Even though this was only a one-day ocean passage, there were many factors to take into consideration when we planned it. When you drive somewhere you really only have to calculate how long it will take you based on how far it is and how fast you will drive. On a boat there are a couple of other important things to factor in. First and most important is the wind. Most non-sailors probably think the sails are like big bed sheets you hang up so the wind will push you toward your destination. In fact, the sails are more like airplane wings and the difference in pressure created by the air flowing on either side of the sails is what pulls the boat forward. You can read probably more than you want to know here.
We watched the weather reports, focusing on wind predictions, and saw that last Wednesday the wind was predicted to be from the northwest at 10-15 knots. This is a fairly light wind for most sailors, but we just repaired the mainsail and we wanted to take it easy on the first few times out so we could evaluate the repairs and look for any more potential issues in conditions where it wouldn’t be under too much stress. Also, the angle of the wind was favorable relative to our expected course. You can go almost anywhere on a sailboat, but you can’t sail directly into the wind.
The other important factors we needed to consider were the tides, both in the place we were leaving and in Charleston. If the tide was against us in either place we would be fighting a current pushing us away from where we wanted to go. And if the wind and current are moving in opposite directions, you can have a nasty chop that makes being on a boat an uncomfortable proposition. Izzy and I don’t like that at all.

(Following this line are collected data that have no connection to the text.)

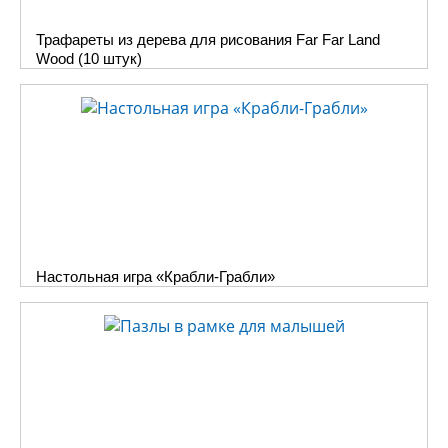
сможете сыграть и в
Трафареты из дерева для рисования Far Far Land
другие простые и
Wood (10 штук)
интересные игры,
правила которых
подробно и понятно
описаны в инструкциях.
В интернет магазине
«Десятое королевство»
вы можете купить любую
игру по цене
производителя.
Настольная игра «Крабли-Грабли»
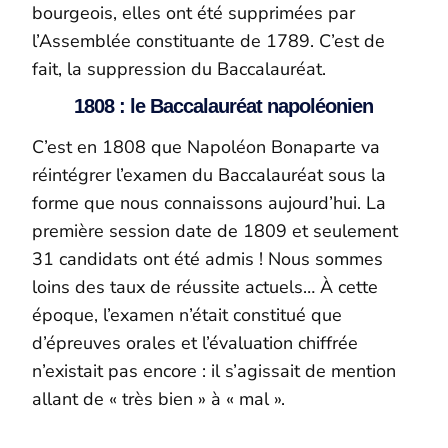
bourgeois, elles ont été supprimées par
l’Assemblée constituante de 1789. C’est de
fait, la suppression du Baccalauréat.
1808 : le Baccalauréat napoléonien
C’est en 1808 que Napoléon Bonaparte va
réintégrer l’examen du Baccalauréat sous la
forme que nous connaissons aujourd’hui. La
première session date de 1809 et seulement
31 candidats ont été admis ! Nous sommes
loins des taux de réussite actuels… À cette
époque, l’examen n’était constitué que
d’épreuves orales et l’évaluation chiffrée
n’existait pas encore : il s’agissait de mention
allant de « très bien » à « mal ».
Stages de préparation au baccalauréat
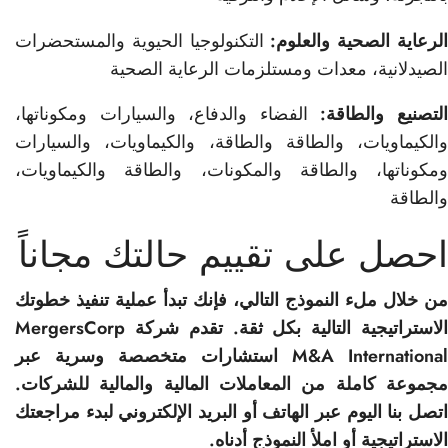
لرعاية الصحية والعلوم:
التكنولوجيا الحيوية والمستحضرات
الصيدلانية، معدات ومستلزمات الرعاية الصحية
لتصنيع والطاقة:
الفضاء والدفاع، والسيارات ومكوناتها،
والكيماويات، والطاقة والطاقة، والكيماويات، والسيارات
ومكوناتها، والطاقة والمكونات، والطاقة والكيماويات،
والطاقة
احصل على تقييم حالتك مجاناً
من خلال ملء النموذج التالي، فإنك تبدأ عملية تنفيذ خطوتك
الاستراتيجية التالية بكل ثقة. تقدم شركة MergersCorp
M&A International استشارات متخصصة وسرية عبر
مجموعة كاملة من المعاملات المالية والمالية للشركات.
اتصل بنا اليوم عبر الهاتف أو البريد الإلكتروني لبدء مراجعتك
الاستراتيجية أو املأ النموذج أدناه.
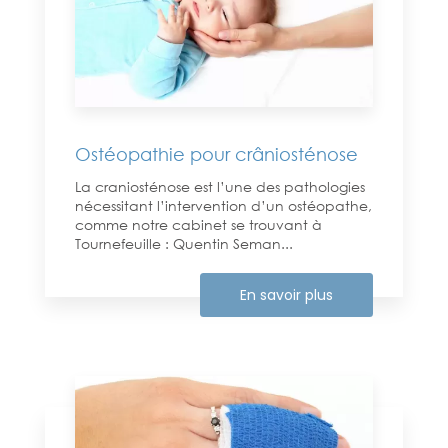
Ostéopathie pour crâniosténose
La craniosténose est l’une des pathologies
nécessitant l’intervention d’un ostéopathe,
comme notre cabinet se trouvant à
Tournefeuille : Quentin Seman...
En savoir plus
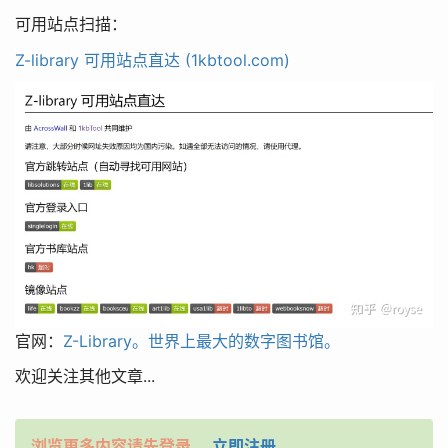
可用站点扫描：
Z-library 可用站点直达 (1kbtool.com)
官网：
Z-Library。世界上最大的数字图书馆。
欢迎关注其他文章...
浏览更多内容请先登录。
立即注册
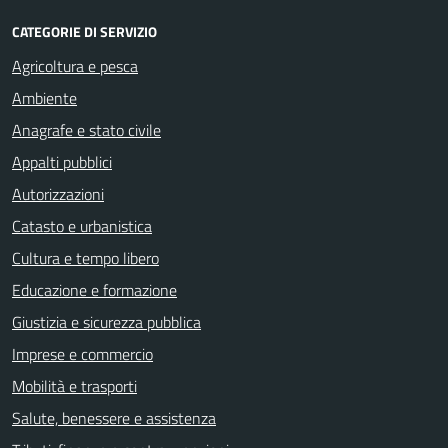
CATEGORIE DI SERVIZIO
Agricoltura e pesca
Ambiente
Anagrafe e stato civile
Appalti pubblici
Autorizzazioni
Catasto e urbanistica
Cultura e tempo libero
Educazione e formazione
Giustizia e sicurezza pubblica
Imprese e commercio
Mobilità e trasporti
Salute, benessere e assistenza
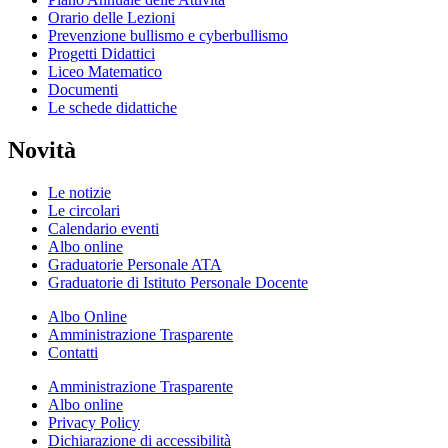
Orario delle Lezioni
Prevenzione bullismo e cyberbullismo
Progetti Didattici
Liceo Matematico
Documenti
Le schede didattiche
Novità
Le notizie
Le circolari
Calendario eventi
Albo online
Graduatorie Personale ATA
Graduatorie di Istituto Personale Docente
Albo Online
Amministrazione Trasparente
Contatti
Amministrazione Trasparente
Albo online
Privacy Policy
Dichiarazione di accessibilità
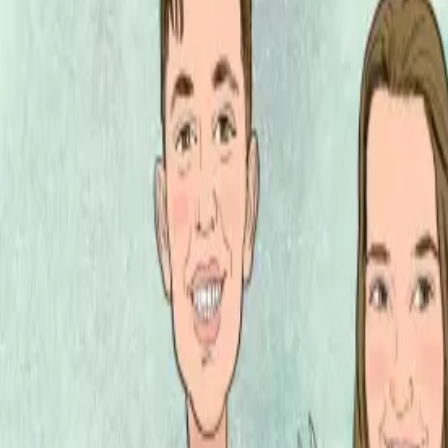
Per regalar
Caricatures
Auques
Còmics personalitzats
Revista de còmic
Contes personalitzats
Conte a mida
Premium
Empreses
Editorials
Qui som
Contacte
ca
Botiga
Aneu a la botiga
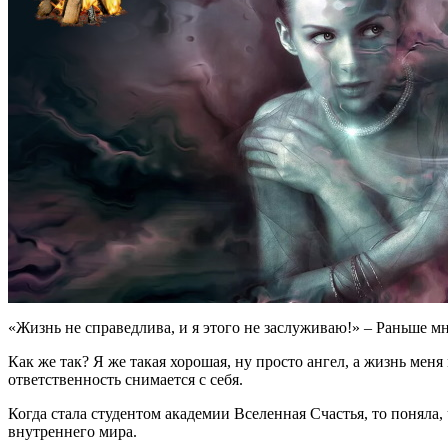
«Жизнь не справедлива, и я этого не заслуживаю!» – Раньше мно
Как же так? Я же такая хорошая, ну просто ангел, а жизнь мен
ответственность снимается с себя.
Когда стала студентом академии Вселенная Счастья, то поняла, 
внутреннего мира.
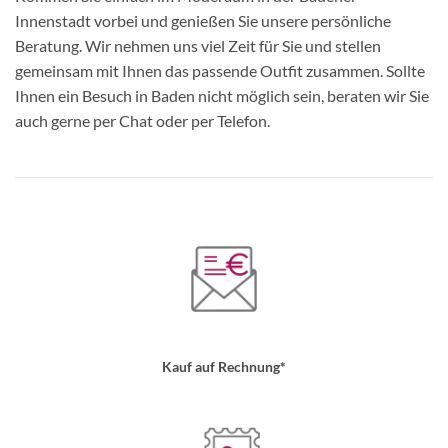
Innenstadt vorbei und genießen Sie unsere persönliche
Beratung. Wir nehmen uns viel Zeit für Sie und stellen
gemeinsam mit Ihnen das passende Outfit zusammen. Sollte
Ihnen ein Besuch in Baden nicht möglich sein, beraten wir Sie
auch gerne per Chat oder per Telefon.
Kauf auf Rechnung*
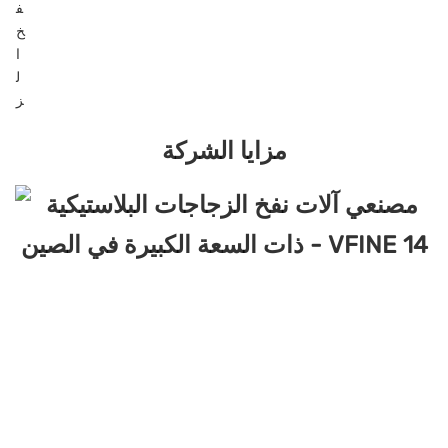
مزايا الشركة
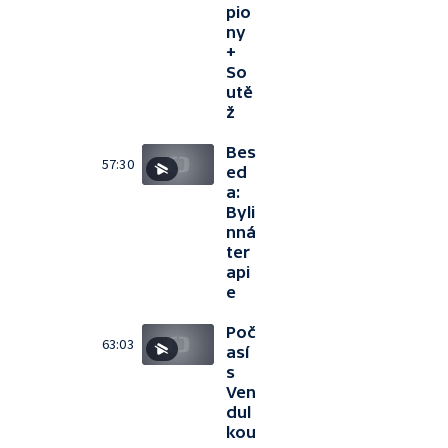
pio
ny
+
So
utě
ž
Bes
57:30
ed
a:
Byli
nná
ter
api
e
Poč
63:03
así
s
Ven
dul
kou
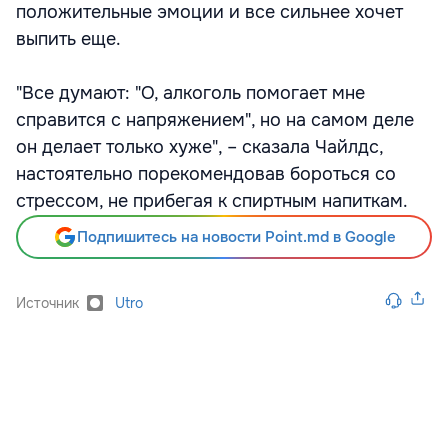
положительные эмоции и все сильнее хочет
выпить еще.
"Все думают: "О, алкоголь помогает мне
справится с напряжением", но на самом деле
он делает только хуже", – сказала Чайлдс,
настоятельно порекомендовав бороться со
стрессом, не прибегая к спиртным напиткам.
Подпишитесь на новости Point.md в Google
Источник
Utro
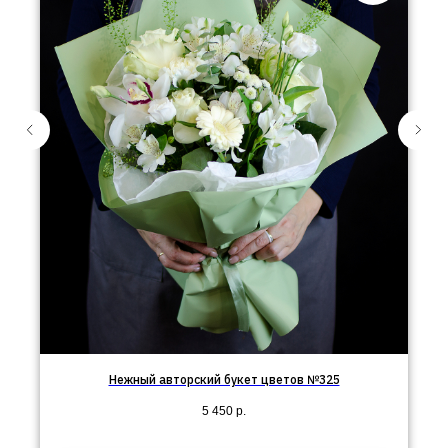
Нежный авторский букет цветов №325
5 450
р.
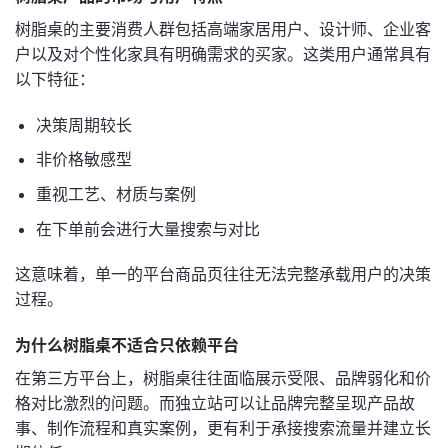
树脂桌的主要消费人群包括高端家居用户、设计师、企业客
户以及对个性化家具有明确需求的买家。这类用户通常具有
以下特征：
决策周期较长
非价格敏感型
重视工艺、材质与案例
在下单前会进行大量搜索与对比
这意味着，单一的平台商品页往往无法完整承载用户的决策
过程。
为什么树脂桌不适合只依赖平台
在第三方平台上，树脂桌往往面临展示受限、品牌弱化和价
格对比激烈的问题。而独立站可以让品牌完整呈现产品故
事、制作流程和真实案例，更有利于承接搜索流量并建立长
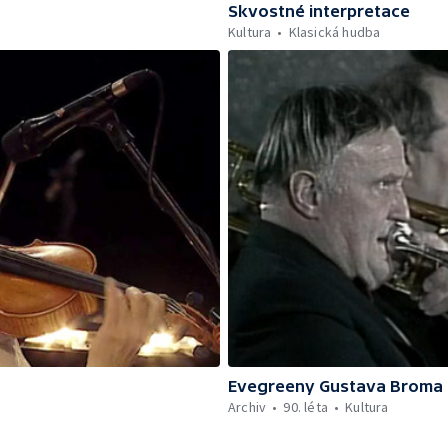
Skvostné interpretace
Kultura
Klasická hudba
Evegreeny Gustava Broma l
Archiv
90. léta
Kultura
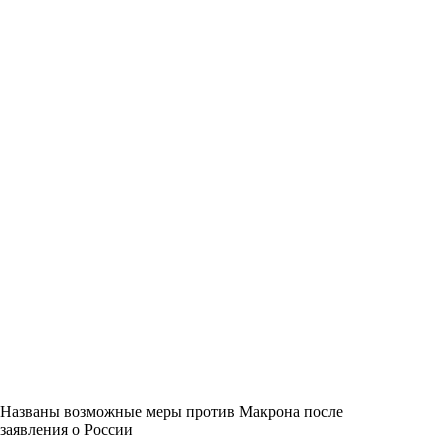
Названы возможные меры против Макрона после
заявления о России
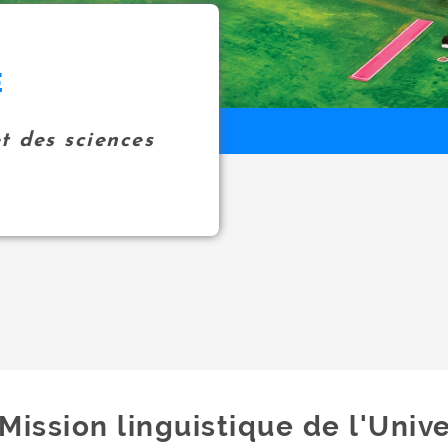
E
et des sciences
Mission linguistique de l'Univ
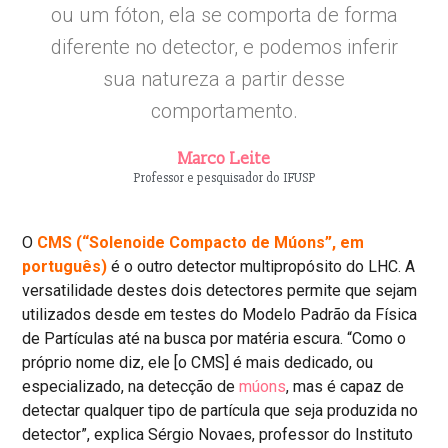
ou um fóton, ela se comporta de forma
diferente no detector, e podemos inferir
sua natureza a partir desse
comportamento.
Marco Leite
Professor e pesquisador do IFUSP
O
CMS (“Solenoide Compacto de Múons”, em
português)
é o outro detector multipropósito do LHC. A
versatilidade destes dois detectores permite que sejam
utilizados desde em testes do Modelo Padrão da Física
de Partículas até na busca por matéria escura. “Como o
próprio nome diz, ele [o CMS] é mais dedicado, ou
especializado, na detecção de
múons
, mas é capaz de
detectar qualquer tipo de partícula que seja produzida no
detector”, explica Sérgio Novaes, professor do Instituto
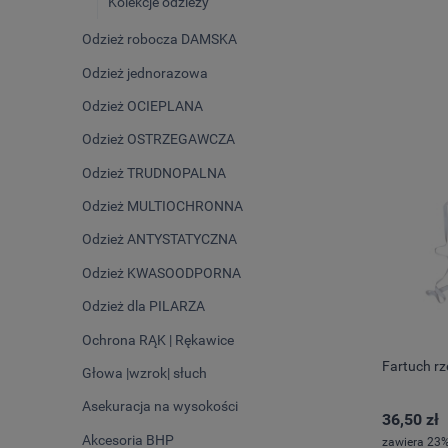
Kolekcje odzieży
Odzież robocza DAMSKA
Odzież jednorazowa
Odzież OCIEPLANA
Odzież OSTRZEGAWCZA
Odzież TRUDNOPALNA
Odzież MULTIOCHRONNA
Odzież ANTYSTATYCZNA
Odzież KWASOODPORNA
Odzież dla PILARZA
Ochrona RĄK | Rękawice
Fartuch r
Głowa |wzrok| słuch
Asekuracja na wysokości
36,50 zł
Akcesoria BHP
zawiera 23%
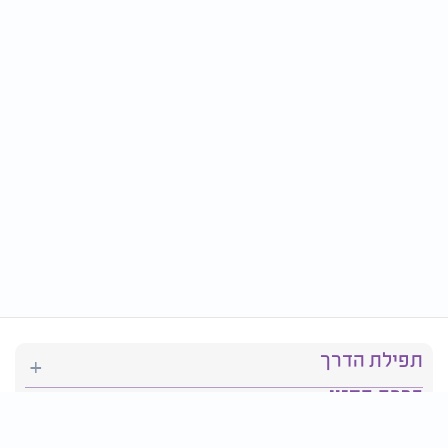
תפילת הדרך
ברכת המזון
יהדות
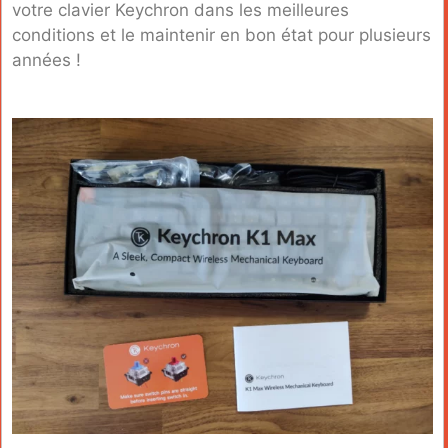
votre clavier Keychron dans les meilleures
conditions et le maintenir en bon état pour plusieurs
années !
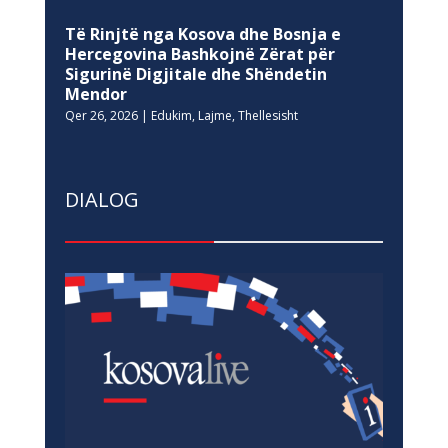
Të Rinjtë nga Kosova dhe Bosnja e
Hercegovina Bashkojnë Zërat për
Sigurinë Digjitale dhe Shëndetin
Mendor
Qer 26, 2026
|
Edukim
,
Lajme
,
Thellesisht
DIALOG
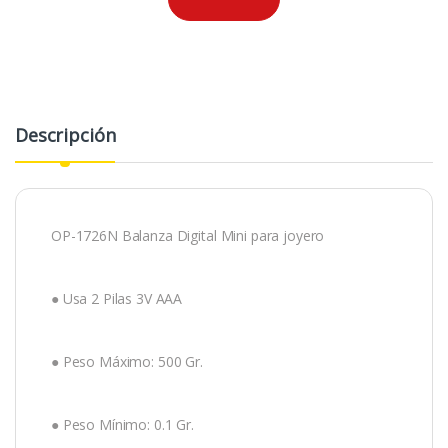
Descripción
OP-1726N Balanza Digital Mini para joyero
● Usa 2 Pilas 3V AAA
● Peso Máximo: 500 Gr.
● Peso Mínimo: 0.1 Gr.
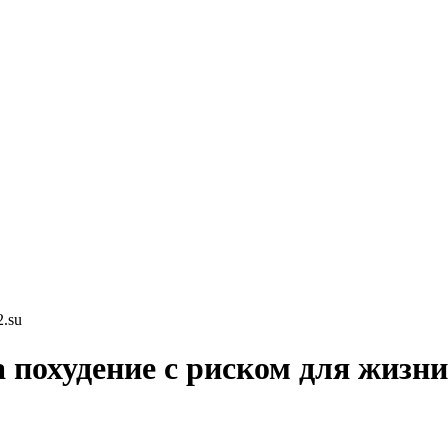
.su
 похудение с риском для жизни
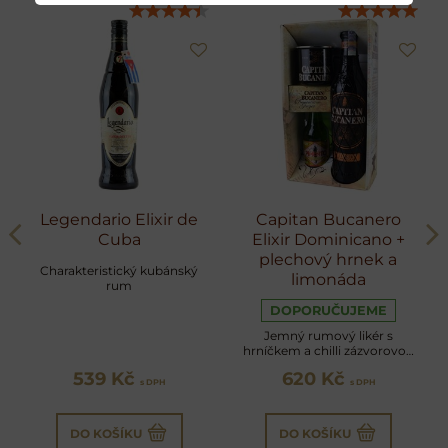
Legendario Elixir de
Capitan Bucanero
Cuba
Elixir Dominicano +
plechový hrnek a
Charakteristický kubánský
limonáda
rum
DOPORUČUJEME
Jemný rumový likér s
hrníčkem a chilli zázvorovou
limonádou
539 Kč
620 Kč
s DPH
s DPH
DO KOŠÍKU
DO KOŠÍKU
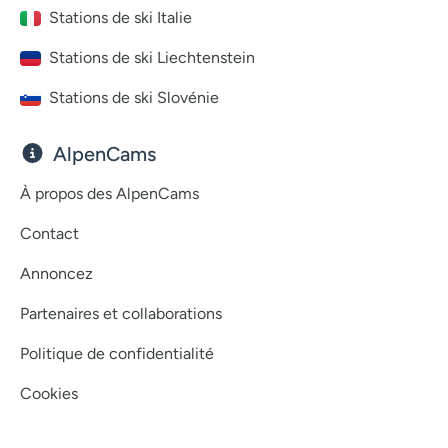
Stations de ski Italie
Stations de ski Liechtenstein
Stations de ski Slovénie
AlpenCams
À propos des AlpenCams
Contact
Annoncez
Partenaires et collaborations
Politique de confidentialité
Cookies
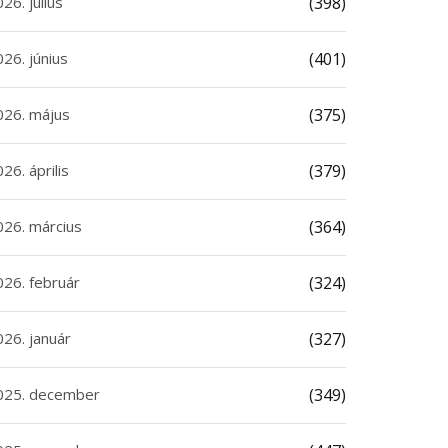
26. július
(398)
26. június
(401)
026. május
(375)
26. április
(379)
026. március
(364)
026. február
(324)
026. január
(327)
025. december
(349)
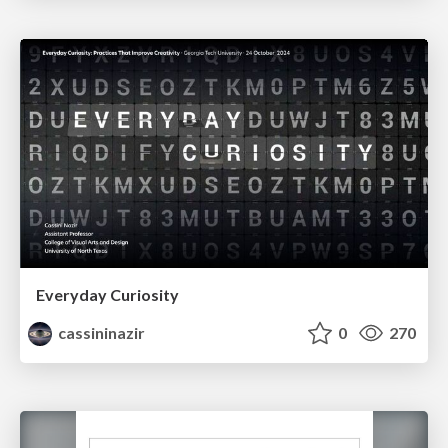
Everyday Curiosity
cassininazir
0
270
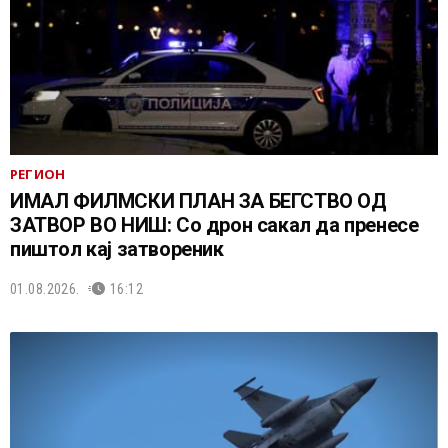
РЕГИОН
ИМАЛ ФИЛМСКИ ПЛАН ЗА БЕГСТВО ОД
ЗАТВОР ВО НИШ: Со дрон сакал да пренесе
пиштол кај затвореник
01.08.2026.
16:12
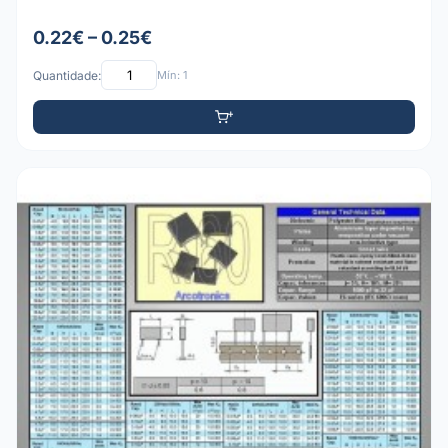
0.22€ – 0.25€
Quantidade:
Mín: 1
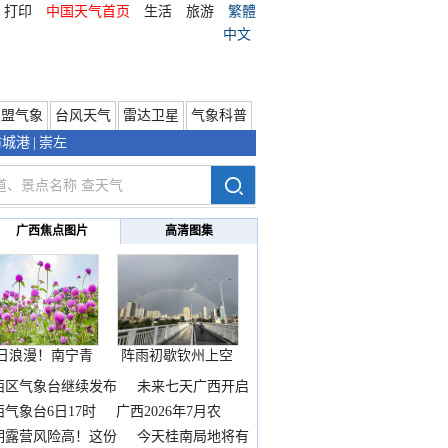
打印
中国天气首页
生活
旅游
繁體
中文
东盟气象
台风天气
雷达卫星
气象科普
防城港
|
崇左
广西焦点图片
高清图集
日浪漫！南宁青
阵雨初歇钦州上空
秀山
邂逅
西区气象台继续发布
未来七天广西开启
热
西气象台6日17时
广西2026年7月农
期露营风险高！这份
今天桂南局地将有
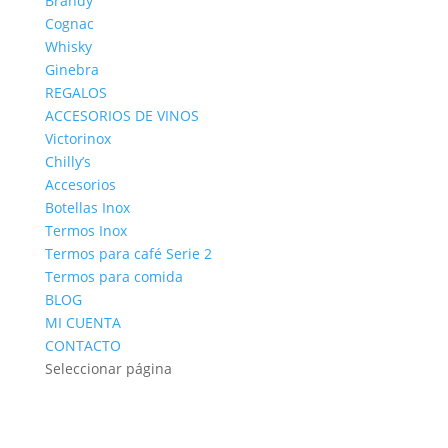
Brandy
Cognac
Whisky
Ginebra
REGALOS
ACCESORIOS DE VINOS
Victorinox
Chilly’s
Accesorios
Botellas Inox
Termos Inox
Termos para café Serie 2
Termos para comida
BLOG
MI CUENTA
CONTACTO
Seleccionar página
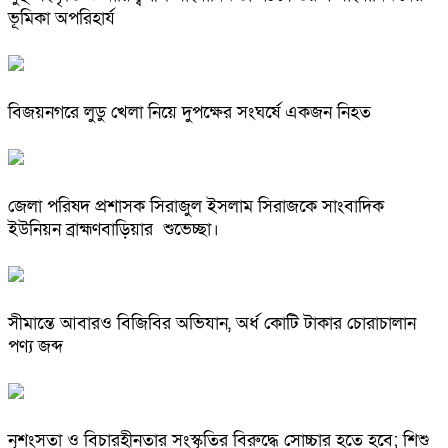
ভূমিকা অপরিহার্য
বিজয়নগরে লুডু খেলা নিয়ে দুপক্ষের সংঘর্ষে একজন নিহত
জেলা পরিষদ প্রশাসক সিরাজুল ইসলাম সিরাজকে সাংবাদিক
ইউনিয়ন ব্রাহ্মণবাড়িয়ার শুভেচ্ছা।
সীমান্তে আবারও বিজিবির অভিযান, অর্ধ কোটি টাকার চোরাচালান
পণ্য জব্দ
নৃশংসতা ও বিচারহীনতার সংস্কৃতির বিরুদ্ধে সোচ্চার হতে হবে; শিশু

I checked the tide tables to see when it would be best to leave Southport, and I also checked the tables for Charleston to see when a good arrival window would be. Then I did some calculations. If we were sailing at 6 knots it would take us so many hours, at 5 knots this many, at 4 knots that many, and so on. We chose our departure time accordingly and figured depending on the wind speed we’d arrive in Charleston between 7am and 12pm. Perfect. You never want to arrive in port in the dark if you can help it.
We had a perfect passage out the Cape Fear River with the outgoing tide pushing us along. When we got out into the ocean we discovered the wind was from the northeast, not northwest, so it was directly behind us instead of beside us. That meant we were going downwind, and this is the slowest point of sail. Seems counterintuitive, but downwind is the only time the wind is actually pushing you and you’re not taking advantage of the airfoil capabilities of the sails. You can see an overview of points of sail here.
We initially sailed “wing and wing,” which means one sail was way out on one side of the boat, the other sail way out on the other side. This is normally a pleasant, but not particularly fast, point of sail. I thought, if this keeps up my arrival predictions go out the window. But after a while, the wind came around to where it was predicted, from the northwest. On our course, that meant the wind was blowing over the side of the boat, or abeam. So both sails went out over the other side of the boat and were now functioning in their most efficient capacity, as airfoils. And we went fast. Oh no! I hadn’t calculated for 7 knots, let alone 8! That meant we would arrive in Charleston hours before we wanted to. But it was so enjoyable to be sailing after all the worry about our mainsail and all the motoring we’ve done since we bought EV, we just sat back and enjoyed the ride for hours.
I kept checking the weather reports and they said the wind would drop sometime in the evening so we decided to let EV strut her stuff figuring we’d eventually have to motor into Charleston. But the wind never died down. By midnight we were only an hour away from turning into the approach to Charleston harbor so I altered course a bit, taking us more downwind (slower) and away from Charleston (more distance.) But still, we’d arrive before daylight.
Finally, when Jack came on watch we reduced sail. In this case that meant we took down (doused) the jib, the one in the front, and we reduced the mainsail size (reefed) by rolling up most of it on our window-shade-like furler. That left us with just a small triangle of mainsail up and that finally cut our speed down to 4.5-5 knots. Still pretty fast, considering.
We probably should have reduced sail before nightfall when it’s easier to see what you’re doing and had a slower sail overnight, but sailors are almost always reluctant to do that when conditions are good and the boat is under control and moving well. We just kept thinking the wind was going to die down and we’d get as far as we could before we had to start the engines and motor in.
As it turned out, the combination of altering course and shortening sail put us into the harbor at daybreak, perfectly timed to have enough light to pick a good spot to drop the anchor. And then the Coast Guard spotted us. They were friendly and polite but we so wanted to go to sleep!
All in all, it was a good test for the repaired mainsail, which looks good except for the missing #4 batten, and we love how well EV sails, at least in optimum conditions. We know it won’t always be that way but we’ll enjoy it whenever it is.
3 Responses to Passage to Charleston, in English
What a great description of sailing strategies and tactics! I really learned something about how sailors put their minds to the task at hand. For example, I never knew sailing straight downwind was less than ideal, or why. Many thanks!
Thanks for the English explanation!
So much to know about to move your house down the coast. Thanks for the lesson in sailing, Marce.